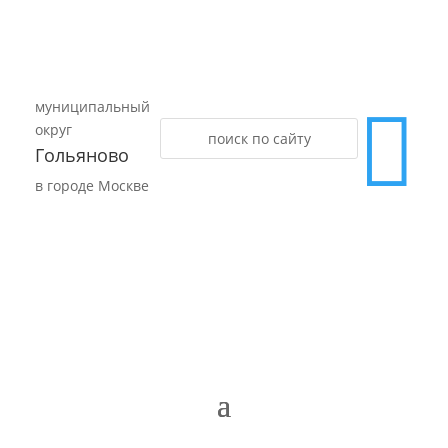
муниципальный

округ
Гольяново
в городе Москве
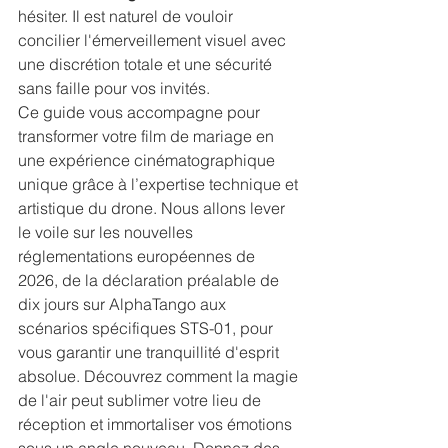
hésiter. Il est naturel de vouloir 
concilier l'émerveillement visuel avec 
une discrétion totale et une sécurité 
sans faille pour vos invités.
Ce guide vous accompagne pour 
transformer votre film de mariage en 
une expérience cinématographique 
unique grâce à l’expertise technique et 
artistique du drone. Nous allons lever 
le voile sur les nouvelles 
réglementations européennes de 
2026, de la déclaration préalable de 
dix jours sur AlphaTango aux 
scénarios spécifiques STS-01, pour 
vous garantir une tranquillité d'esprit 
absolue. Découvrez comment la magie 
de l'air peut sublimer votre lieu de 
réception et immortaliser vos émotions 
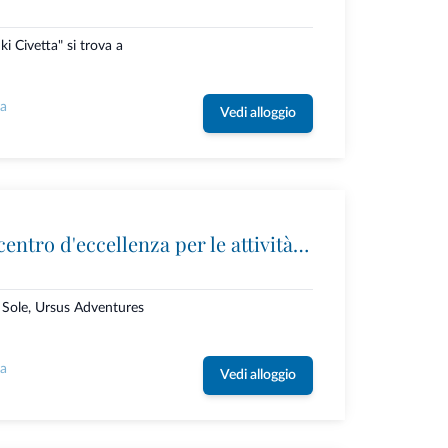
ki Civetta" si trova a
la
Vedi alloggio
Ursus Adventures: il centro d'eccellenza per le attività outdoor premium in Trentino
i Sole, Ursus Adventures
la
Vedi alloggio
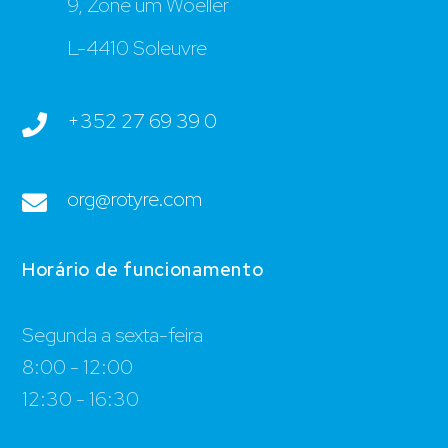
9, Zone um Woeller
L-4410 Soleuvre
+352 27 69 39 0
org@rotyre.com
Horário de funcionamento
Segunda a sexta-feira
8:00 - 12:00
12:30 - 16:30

--

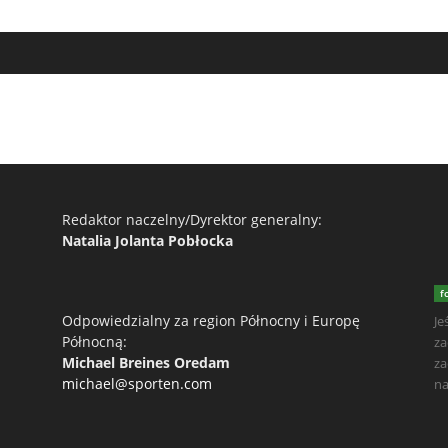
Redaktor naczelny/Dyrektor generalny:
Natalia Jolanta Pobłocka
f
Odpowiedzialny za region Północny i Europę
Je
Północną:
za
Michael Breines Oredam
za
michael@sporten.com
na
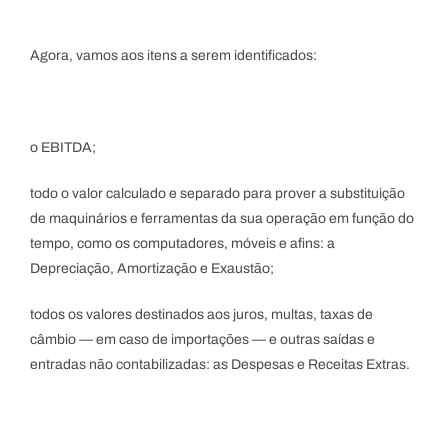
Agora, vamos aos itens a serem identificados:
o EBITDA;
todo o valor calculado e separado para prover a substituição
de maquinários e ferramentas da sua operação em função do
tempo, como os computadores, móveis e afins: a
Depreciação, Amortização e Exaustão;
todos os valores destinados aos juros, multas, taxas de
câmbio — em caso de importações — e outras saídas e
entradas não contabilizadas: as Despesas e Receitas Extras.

# YOUR GOAL
Copy out the records verbatim, from the line containing "9, Zone um Woeller" to the line containing "12:30 - 16:30", with both of those lines included.

# EXERCISE SOLUTION
9, Zone um Woeller
L-4410 Soleuvre
+352 27 69 39 0
org@rotyre.com
Horário de funcionamento
Segunda a sexta-feira
8:00 - 12:00
12:30 - 16:30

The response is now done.